Category Is a Fertile Training Ground, but for Many It's Now Just a Stepping Stone
Leslie Newlee thought she would never leave PepsiCo, where she spent many years in insights and analytics roles. "I thought I'd stay there for life," she said. The company offered "great compensation, great challenges, great jobs, great people -- the list goes on and on."
But last year, after 20 years at the food and beverage giant, she finally decided to move on. Today she is VP-customer development and insights at Sambazon, a small maker of fresh juices, smoothies and frozen foods made from acai berries. And she is not looking back. At PepsiCo, "I could work a whole week and not change a damn thing," she said. "Here I am energized on a daily basis by what I can contribute."
Her career path -- from big to small company -- is an example of the tumult occurring in the consumer packaged-goods labor market. Shifting consumer preferences away from processed foods and beverages has led to slower growth, creating more pressure to cut costs at CPG stalwarts including Kraft Heinz, General Mills, Mondelez International, Campbell Soup Co. and others. This has forced some marketing employees to reconsider their career paths. Some people are migrating to higher-growth industries, like technology. Other marketers are finding landing spots at growing upstart food and beverage companies that are smaller, but offer the chance, as in Ms. Newlee's case, for broad influence.
"Life used to be quite simple: You go to business school. You do an internship at a CPG. They invite you back full-time. You get on this wonderful track, and you learn the technical aspects and the marketing function and you become a general manager," said Rory Finlay, who leads the U.S. consumer products practice at executive search firm Egon Zehnder. But "that linear, very clear track is going away."
That is a big shift for the CPG industry, which has long been a training ground for top-notch marketing talent. And the jobs were stable, for the most part. "You weren't going there to do cutting-edge work, but you knew you were going to do good work and have security," said Tom Bick, a former senior director-integrated marketing communications and advertising for Kraft-Heinz's Oscar Mayer business. Now "it looks kind of bland. … It's not the future. The energy is elsewhere," Mr. Bick said. His position was eliminated last year in a cost-cutting round in wake of the Heinz-Kraft merger that was orchestrated by 3G Capital and Warren Buffett's Berkshire Hathaway.
The bright side for CPG marketing professionals is that their skills in brand-building and consumer insights are in demand at smaller companies and in other industries, including technology. Amazon, for instance, is recruiting CPG execs to "help them establish a foothold in consumer products," said Tierney Remick, vice chairman of board and CEO services at recruiting firm Korn Ferry. Tech companies "need to get the consumer conscience into the equation so they can understand -- how do they service that customer," she said.
Mr. Bick recently accepted a job as VP-marketing and sales for Death's Door Spirits, a small craft distillery in Wisconsin. "It's going to be a wild innovative ride," he said. "But it's very exciting and that excitement doesn't exist anymore in these larger organizations."
Bret Quereau, formerly an analytics director at Kraft Heinz, was able to land a new job within months after the food giant eliminated his job last year. CPG is a "very unstable environment," Mr. Quereau said. "Everybody is looking at working with much leaner organizations in order to maximize profitability." So he decided to change industries and took a job as a director of marketing analytics at pharmaceutical company AbbVie.

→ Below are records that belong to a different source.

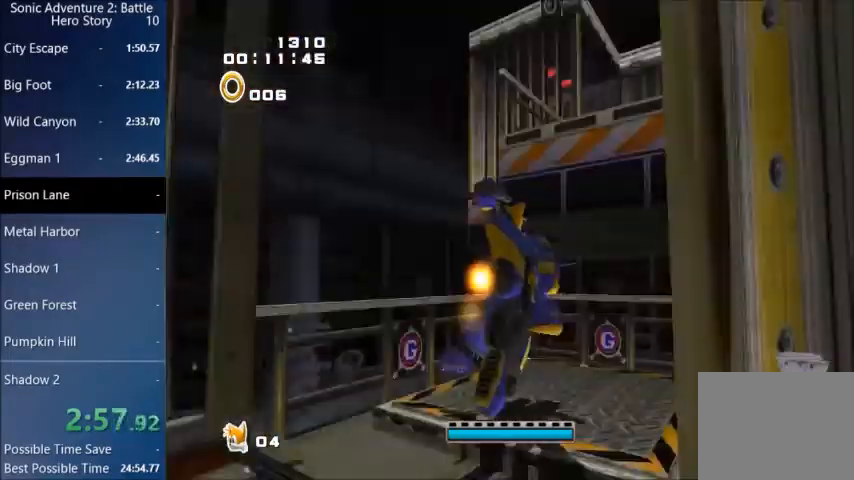
{"buttons": [], "left_stick": "center", "right_stick": "center", "events": []}
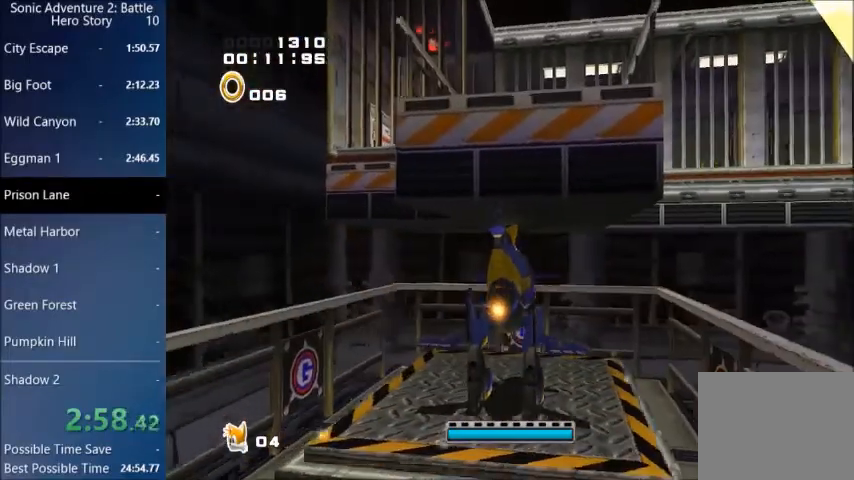
{"buttons": ["CROSS"], "left_stick": "up-right", "right_stick": "center", "events": [[166, "left_stick", "up-right"], [367, "CROSS", "down"]]}
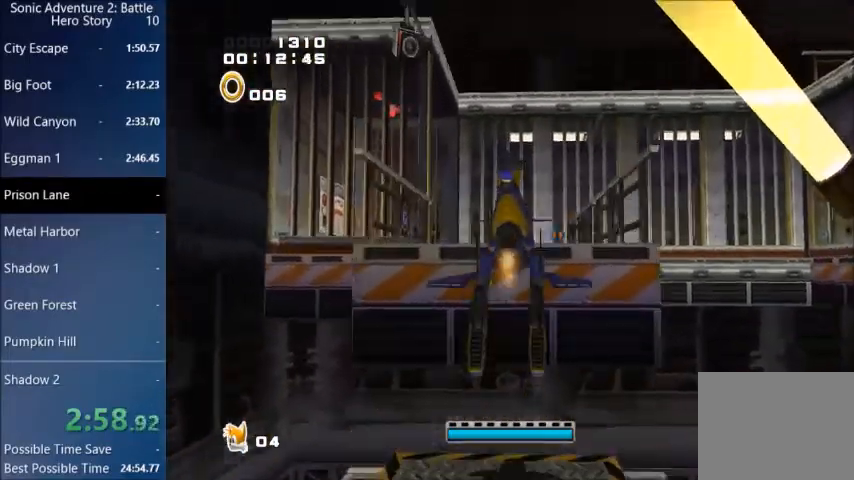
{"buttons": ["CIRCLE"], "left_stick": "up-right", "right_stick": "center", "events": [[67, "CIRCLE", "down"], [67, "CROSS", "up"], [234, "left_stick", "up"], [334, "left_stick", "up-right"]]}
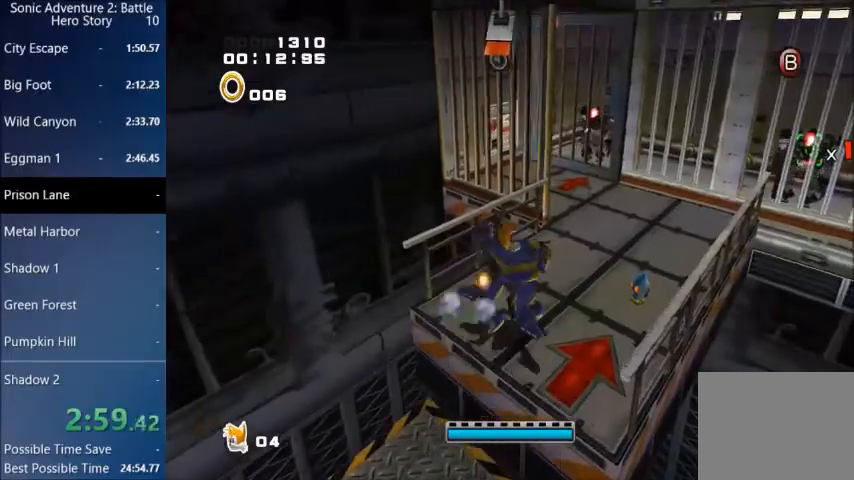
{"buttons": [], "left_stick": "up", "right_stick": "center", "events": [[66, "CIRCLE", "up"], [100, "left_stick", "up"], [233, "CROSS", "down"], [266, "CROSS", "up"]]}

Ms. Newlee, who led strategy and insights for the PepsiCo team supplying Safeway, had opportunities to stay at the company. But changes were on the horizon after the owner of the Albertson's chain acquired Safeway. Also, by overseeing insights, Ms. Newlee saw up close the shift taking place among retailers, which are increasingly willing to stock smaller brands that more consumers are demanding. At her new job, she has gained broader responsibilities, like overseeing sales in the western region as well as category insights, in addition to other duties, she said.
Big companies have responded to the trends by acquiring smaller brands. And increasingly, they are careful not to meddle in the operations of their acquisitions, fearing that would disrupt the entrepreneurial spirit. They are also trying to adopt a nimble mindset when launching products in some cases. For instance, PepsiCo's new Caleb's Kola came from a cross-functional team that worked in a separate space from the rest of the company at WeWork Labs in New York City, which is a shared workspace for early-stage startups.
Despite the cost pressures, CPGs have not lost all of their luster, especially for new hires. "CPG remains a very sought-after career for new MBAs," said Tim Calkins, a marketing professor at Northwestern University's Kellogg School of Management. "It's still a great place to go for training, but the long-term outlook is much more shaky," he added. His advice to students? "You have to go into it realizing that in the long run you will likely be moving into different industries."